The delay means the high schools won’t select the new small schools — including one that must open on each campus by fall 2006 — until January.

Jantzi said the district typically needs eight months to launch any new program, so it will have little wiggle room to map out a course catalogue, assign teachers and preregister students for a new school.

The tight timeline has teachers worried. Steve Preston, a North Medford teacher designing a PathFinder School that focuses on projects guided by student interests, said his school could be ready to open next fall, but teachers need to know which proposals will go forward and how they will fit into them.

"People want answers so they can plan," he said.

Paula DeKorte, a Medford mother of four — two North graduates, a junior and an eighth-grader — attended an open house this week looking for answers about the initiative, too.

"I was pretty opposed to it at first, until I saw what they were doing," she said.

She liked the focused learning environments that build on kids’ interests and she liked that officials sought community input. She noticed lots of involved parents of honor students, but wanted to see more attention on low-achieving and special-needs students.

"I think this could really take off and soar, or it could plummet if they don’t get the proposals to the community and parents," DeKorte said. "They’ve got to kind of hurry."

The Portland-based OSSI change coach guiding Medford schools, Paula Kinney, is pleased with the pace of progress here.

"They are right on track," she said. "They are being pretty strategic. I don’t think they are moving too slowly."

While some of the six other conversion schools funded at the same time as Medford’s have announced their small schools or even opened them, Kinney said some went too fast and skipped steps that could force them to rework things later.

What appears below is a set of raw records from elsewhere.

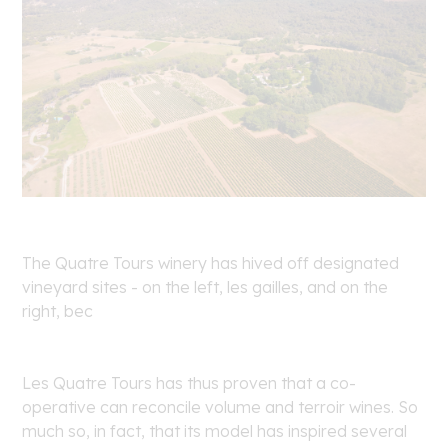
The Quatre Tours winery has hived off designated
vineyard sites - on the left, les gailles, and on the
right, bec
Les Quatre Tours has thus proven that a co-
operative can reconcile volume and terroir wines. So
much so, in fact, that its model has inspired several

She said both Medford schools need to work to get a broad segment of the community involved in the process, then need to buckle down to develop curricula.

She’s advising them to open freshmen academies first for the easiest transition. It avoids concerns about how to integrate all grade levels of a small school into an existing comprehensive high school, helps young students make the shift to high school while building a new, small school culture, and gives other design teams an additional year to create their curricula.

She also noted that Medford has strong district support for the change. In districts where only one high school got a grant, there has been contention between schools and between the changing school and district officials, she said.

"I like the fact that it is a districtwide initiative," Kinney said, noting that administrators and board members have gone on study tours and kept apprised of the work.

Still, doubt, fear and unanswered questions are part of any change, she said.

"Conversion schools are darn hard work," said Kinney, who has served as principal at two new or changing schools. "Any district that accepts the challenge is brave."